**Given text:**
______________________________

# Yet another HID question thread...



## jark99 (Mar 6, 2012)

So from my reading and understanding, I have a 01 GLS Jetta Vr6. 
For me to run HIDS perfectly and not blind people, the following steps can be taken:

1- Buy projector headlights (Ebay?) they go for around $150+ shipping?
2 - Buy HID kit with respective bulbs for the 01 jetta, I believe 8000k? Please give recommendations of good Sets, DDM Tuning? (owned a Honda before, everyone sent me there...)
3 ????
4 PROFIT!

Is that correct or am I missing something? I have a Reflex Silver jetta, haven't seen alot of people who had HIDS in them. Is there such a thing as stock housing projectors? to keep that Flush OEM look with HIDS? 

I think I got this right, just don't want to waste money before I know exactly what I am doing. 
Cheers.


----------



## xJOKERx (Apr 8, 2009)

jark99 said:


> So from my reading and understanding, I have a 01 GLS Jetta Vr6.
> For me to run HIDS perfectly and not blind people, the following steps can be taken:
> 
> 1- Buy projector headlights (Ebay?) they go for around $150+ shipping?
> ...



I wouldn't recommend 8000K for color, but if you want that's your choice. Definitely retrofit your headlights with projectors, or buy the ebay ones (quality might suck from ebay). 

DDM Tuning is ok... i have a kit on my car that has lasted 3 years without a single issue. I had a second DDM kit on my fogs which failed after 4 months and they wouldn't honor the warranty... so hit and miss i would say. I sent it (ballast) back to them telling them it was intermittent --- when the ballast would get warmed up it would fail... they told me there was nothing wrong with it.. i get it back hook it up and sure enough it starts doing the same thing again.. I wouldn't go with their products, but again that's my experience. 

www.theretrofitsource.com is a great place to get retro kits, hid kits...etc... i have moved my DDM kit to my fogs, and upgraded to a morimoto kit for my low beams and it's flawless. Great customer service as well.


----------



## jark99 (Mar 6, 2012)

xJOKERx said:


> I wouldn't recommend 8000K for color, but if you want that's your choice. Definitely retrofit your headlights with projectors, or buy the ebay ones (quality might suck from ebay).

______________________________

**Source information:**
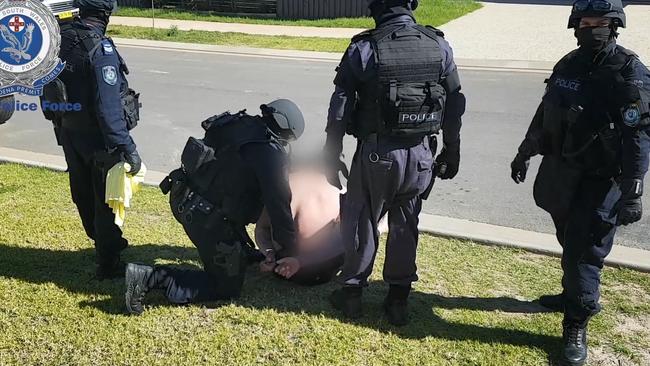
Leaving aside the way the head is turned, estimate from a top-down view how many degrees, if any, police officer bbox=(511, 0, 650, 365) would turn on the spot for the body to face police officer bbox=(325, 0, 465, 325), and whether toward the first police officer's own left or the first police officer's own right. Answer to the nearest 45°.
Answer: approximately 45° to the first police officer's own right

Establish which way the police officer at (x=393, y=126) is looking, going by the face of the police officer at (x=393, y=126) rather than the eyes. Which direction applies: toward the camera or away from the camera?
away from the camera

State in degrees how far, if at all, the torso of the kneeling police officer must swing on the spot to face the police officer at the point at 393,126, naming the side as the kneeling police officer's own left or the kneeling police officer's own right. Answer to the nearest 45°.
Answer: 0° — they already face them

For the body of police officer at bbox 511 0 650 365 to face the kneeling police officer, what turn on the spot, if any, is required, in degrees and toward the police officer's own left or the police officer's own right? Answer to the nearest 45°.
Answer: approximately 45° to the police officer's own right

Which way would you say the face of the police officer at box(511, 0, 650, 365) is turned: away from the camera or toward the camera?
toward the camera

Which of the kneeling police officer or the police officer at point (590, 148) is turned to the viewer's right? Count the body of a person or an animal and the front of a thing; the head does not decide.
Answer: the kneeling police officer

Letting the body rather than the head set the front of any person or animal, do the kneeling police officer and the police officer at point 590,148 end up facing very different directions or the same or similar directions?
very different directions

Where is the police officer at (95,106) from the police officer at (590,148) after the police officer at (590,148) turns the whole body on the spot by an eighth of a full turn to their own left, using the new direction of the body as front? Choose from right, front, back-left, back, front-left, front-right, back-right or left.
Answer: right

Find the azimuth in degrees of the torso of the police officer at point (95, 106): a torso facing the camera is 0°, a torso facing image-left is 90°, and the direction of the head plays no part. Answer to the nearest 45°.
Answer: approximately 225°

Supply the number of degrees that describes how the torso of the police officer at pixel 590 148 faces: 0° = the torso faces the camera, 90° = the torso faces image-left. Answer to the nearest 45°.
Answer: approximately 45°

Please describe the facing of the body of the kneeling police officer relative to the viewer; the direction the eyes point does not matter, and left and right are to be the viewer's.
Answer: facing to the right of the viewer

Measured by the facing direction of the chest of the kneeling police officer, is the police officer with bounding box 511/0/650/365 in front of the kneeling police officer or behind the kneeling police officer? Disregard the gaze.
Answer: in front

______________________________

**Task item A:** Decide whether each statement agrees with the HID headlight thread, answering yes or no and quoting the deciding words from the thread: (i) xJOKERx's DDM kit on the car has lasted three years without trouble; (ii) DDM Tuning honored the warranty on the failed fog light kit; (iii) jark99's Jetta is Reflex Silver.
**Task item B:** Write the next part of the HID headlight thread, starting right after its final line.

**Response area A:**
(i) Yes: "i have a kit on my car that has lasted 3 years without a single issue"
(ii) No: "they wouldn't honor the warranty"
(iii) Yes: "I have a Reflex Silver jetta"

**Response area B:**
> 
> DDM Tuning is ok... i have a kit on my car that has lasted 3 years without a single issue. I had a second DDM kit on my fogs which failed after 4 months and they wouldn't honor the warranty... so hit and miss i would say. I sent it (ballast) back to them telling them it was intermittent --- when the ballast would get warmed up it would fail... they told me there was nothing wrong with it.. i get it back hook it up and sure enough it starts doing the same thing again.. I wouldn't go with their products, but again that's my experience.
> 
> www.theretrofitsource.com is a great place to get retro kits, hid kits...etc... i have moved my DDM kit to my fogs, and upgraded to a morimoto kit for my low beams and it's flawless. Great customer service as well.


 Ok thanks! So basically a projector kit from ebay would work fine? Or should I be getting them from somewhere reputable? (stupid question i know) Price differences are huge though...Any recommendations on what to look for in terms of bulbs and kits? I'm kinda new to this, I hear H7 being thrown alot. People are saying 5000k are fine as well.


----------



## dennisgli (May 17, 2003)

jark99 said:


> So basically a projector kit from ebay would work fine?


Start by reading Thinking of converting to HID?



jark99 said:


> Is there such a thing as stock housing projectors?


You can buy OEM E-code HID headlights - but be prepared to spend a couple grand!


----------



## BsickPassat (May 10, 2010)

jark99 said:


> So from my reading and understanding, I have a 01 GLS Jetta Vr6.
> For me to run HIDS perfectly and not blind people, the following steps can be taken:
> 
> 1- Buy projector headlights (Ebay?) they go for around $150+ shipping?
> ...


1. no
2. no
3. ???
4. you lost money to redo things you half-a$$'d.

There are plenty of people whom down HIDs with MK4 Jettas. There is even OEM Xenons on the MKIV Bora.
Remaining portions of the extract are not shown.